- _Task item_
What you output must match the entries exactly, apart from the pictures, which are left out.

....

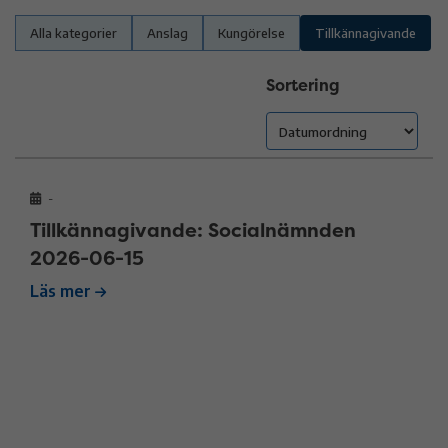
Alla kategorier
Anslag
Kungörelse
Tillkännagivande
Sortering
-
Tillkännagivande: Socialnämnden
2026-06-15
Läs mer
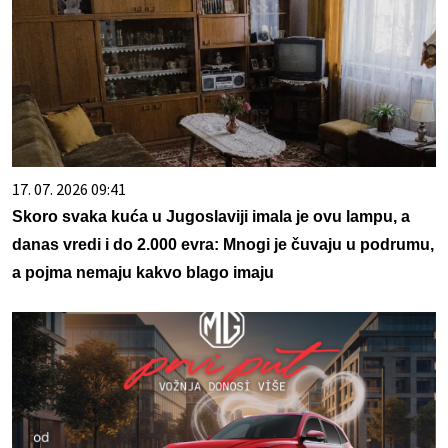
17. 07. 2026 09:41
Skoro svaka kuća u Jugoslaviji imala je ovu lampu, a
danas vredi i do 2.000 evra: Mnogi je čuvaju u podrumu,
a pojma nemaju kakvo blago imaju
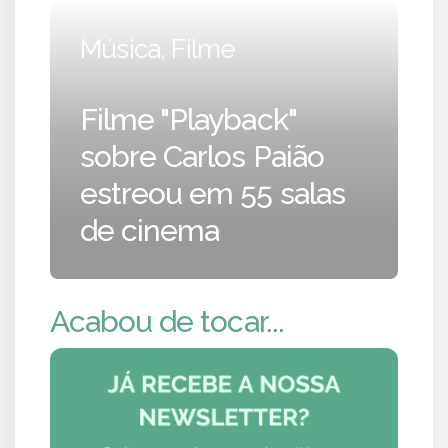
Música, Filme
Filme "Playback"
sobre Carlos Paião
estreou em 55 salas
de cinema
Acabou de tocar...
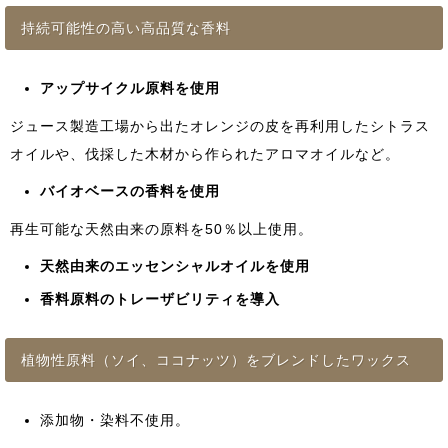
持続可能性の高い高品質な香料
アップサイクル原料を使用
ジュース製造工場から出たオレンジの皮を再利用したシトラス
オイルや、伐採した木材から作られたアロマオイルなど。
バイオベースの香料を使用
再生可能な天然由来の原料を50％以上使用。
天然由来のエッセンシャルオイルを使用
香料原料のトレーザビリティを導入
植物性原料（ソイ、ココナッツ）をブレンドしたワックス
添加物・染料不使用。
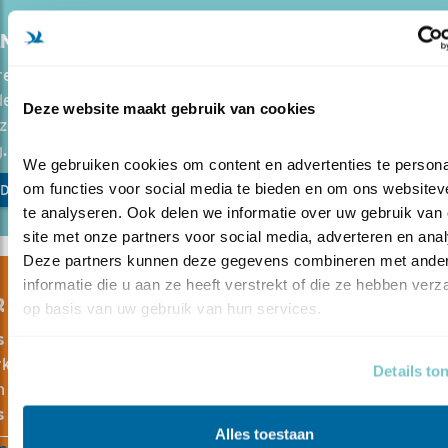
ANGRIJKE VOGELGEBIEDEN
els van de Nederlandse vogelnatuur zijn de kust en de waterr
en. Voor miljoenen vogels zijn deze plekken - Waddenzee,
Deze website maakt gebruik van cookies
ee, Zuidwestelijke Delta en het IJsselmeergebied - van weze
.
We gebruiken cookies om content en advertenties te personal
om functies voor social media te bieden en om ons websiteve
 DOET VOGELBESCHERMING?
te analyseren. Ook delen we informatie over uw gebruik van 
site met onze partners voor social media, adverteren en anal
Deze partners kunnen deze gegevens combineren met ander
informatie die u aan ze heeft verstrekt of die ze hebben verz
 VERHALEN .... IN VOGELS
op basis van uw gebruik van hun services.
s
is het
tijdschrift voor onze leden
, met prachtige fotoreporta
elijke verhalen. Een scala aan groot en klein nieuws, over vo
Details to
en excursietips en nog veel meer.
Word lid
en ontvang
s
5x per jaar.
Alles toestaan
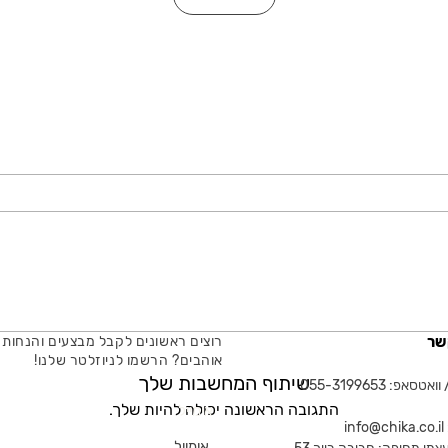
שר
רוצים ראשונים לקבל מבצעים והנחות 
אוהבים? הרשמו לניוזלטר שלנו!
שיתוף המחשבות שלך
טסאפ: 055-3199653
התגובה הראשונה יכולה להיות שלך.
אימייל
in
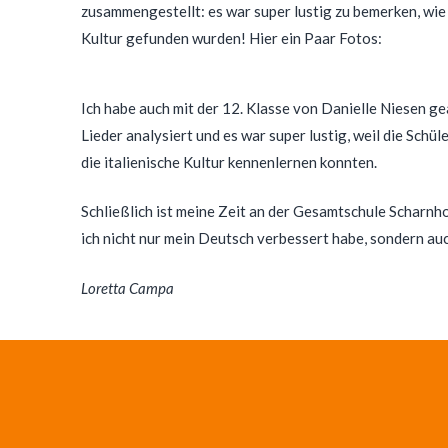
zusammengestellt: es war super lustig zu bemerken, wie
Kultur gefunden wurden! Hier ein Paar Fotos:
Ich habe auch mit der 12. Klasse von Danielle Niesen ge
Lieder analysiert und es war super lustig, weil die Schü
die italienische Kultur kennenlernen konnten.
Schließlich ist meine Zeit an der Gesamtschule Scharnh
ich nicht nur mein Deutsch verbessert habe, sondern auc
Loretta Campa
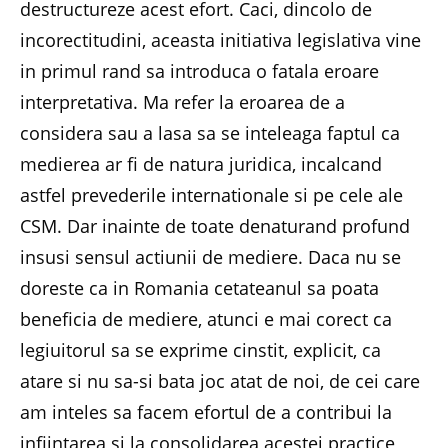
destructureze acest efort. Caci, dincolo de
incorectitudini, aceasta initiativa legislativa vine
in primul rand sa introduca o fatala eroare
interpretativa. Ma refer la eroarea de a
considera sau a lasa sa se inteleaga faptul ca
medierea ar fi de natura juridica, incalcand
astfel prevederile internationale si pe cele ale
CSM. Dar inainte de toate denaturand profund
insusi sensul actiunii de mediere. Daca nu se
doreste ca in Romania cetateanul sa poata
beneficia de mediere, atunci e mai corect ca
legiuitorul sa se exprime cinstit, explicit, ca
atare si nu sa-si bata joc atat de noi, de cei care
am inteles sa facem efortul de a contribui la
infiintarea si la consolidarea acestei practice,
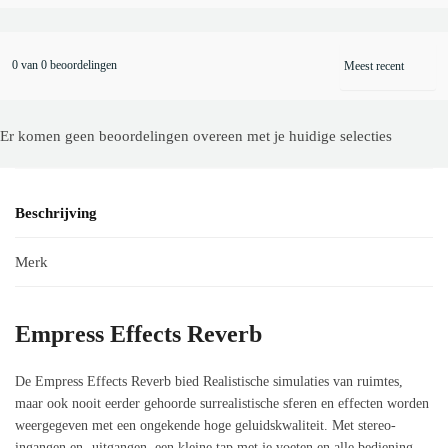
0 van 0 beoordelingen
Er komen geen beoordelingen overeen met je huidige selecties
Beschrijving
Merk
Empress Effects Reverb
De Empress Effects Reverb bied Realistische simulaties van ruimtes,
maar ook nooit eerder gehoorde surrealistische sferen en effecten worden
weergegeven met een ongekende hoge geluidskwaliteit. Met stereo-
ingangen en -uitgangen, een kleine tap met je voeten en alle bediening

....

- _Result of this task_
Alla kategorier
Anslag
Kungörelse
Tillkännagivande
Sortering
-
Tillkännagivande: Socialnämnden
2026-06-15
Läs mer
17. 07. 2026 09:41
Skoro svaka kuća u Jugoslaviji imala je ovu lampu, a
danas vredi i do 2.000 evra: Mnogi je čuvaju u podrumu,
a pojma nemaju kakvo blago imaju
Música, Filme
Filme "Playback"
sobre Carlos Paião
estreou em 55 salas
de cinema
Acabou de tocar...
持続可能性の高い高品質な香料
アップサイクル原料を使用
ジュース製造工場から出たオレンジの皮を再利用したシトラス
オイルや、伐採した木材から作られたアロマオイルなど。
バイオベースの香料を使用
再生可能な天然由来の原料を50％以上使用。
天然由来のエッセンシャルオイルを使用
香料原料のトレーザビリティを導入
植物性原料（ソイ、ココナッツ）をブレンドしたワックス
添加物・染料不使用。
ANGRIJKE VOGELGEBIEDEN
els van de Nederlandse vogelnatuur zijn de kust en de waterr
en. Voor miljoenen vogels zijn deze plekken - Waddenzee,
Deze website maakt gebruik van cookies
ee, Zuidwestelijke Delta en het IJsselmeergebied - van weze
.
We gebruiken cookies om content en advertenties te personal
om functies voor social media te bieden en om ons websiteve
 DOET VOGELBESCHERMING?
te analyseren. Ook delen we informatie over uw gebruik van 
site met onze partners voor social media, adverteren en anal
Deze partners kunnen deze gegevens combineren met ander
informatie die u aan ze heeft verstrekt of die ze hebben verz
 VERHALEN .... IN VOGELS
op basis van uw gebruik van hun services.
s
is het
tijdschrift voor onze leden
, met prachtige fotoreporta
elijke verhalen. Een scala aan groot en klein nieuws, over vo
Details to
en excursietips en nog veel meer.
Word lid
en ontvang
s
5x per jaar.
Alles toestaan
שר
רוצים ראשונים לקבל מבצעים והנחות 
אוהבים? הרשמו לניוזלטר שלנו!
שיתוף המחשבות שלך
טסאפ: 055-3199653
התגובה הראשונה יכולה להיות שלך.
אימייל
in
zusammengestellt: es war super lustig zu bemerken, wie
Kultur gefunden wurden! Hier ein Paar Fotos:
Ich habe auch mit der 12. Klasse von Danielle Niesen ge
Lieder analysiert und es war super lustig, weil die Schü
die italienische Kultur kennenlernen konnten.
Schließlich ist meine Zeit an der Gesamtschule Scharnh
ich nicht nur mein Deutsch verbessert habe, sondern auc
Loretta Campa
destructureze acest efort. Caci, dincolo de
incorectitudini, aceasta initiativa legislativa vine
in primul rand sa introduca o fatala eroare
interpretativa. Ma refer la eroarea de a
considera sau a lasa sa se inteleaga faptul ca
medierea ar fi de natura juridica, incalcand
astfel prevederile internationale si pe cele ale
CSM. Dar inainte de toate denaturand profund
insusi sensul actiunii de mediere. Daca nu se
doreste ca in Romania cetateanul sa poata
beneficia de mediere, atunci e mai corect ca
legiuitorul sa se exprime cinstit, explicit, ca
atare si nu sa-si bata joc atat de noi, de cei care
am inteles sa facem efortul de a contribui la
infiintarea si la consolidarea acestei practice,
0 van 0 beoordelingen
Er komen geen beoordelingen overeen met je huidige selecties
Beschrijving
Merk
Empress Effects Reverb
De Empress Effects Reverb bied Realistische simulaties van ruimtes,
maar ook nooit eerder gehoorde surrealistische sferen en effecten worden
weergegeven met een ongekende hoge geluidskwaliteit. Met stereo-
ingangen en -uitgangen, een kleine tap met je voeten en alle bediening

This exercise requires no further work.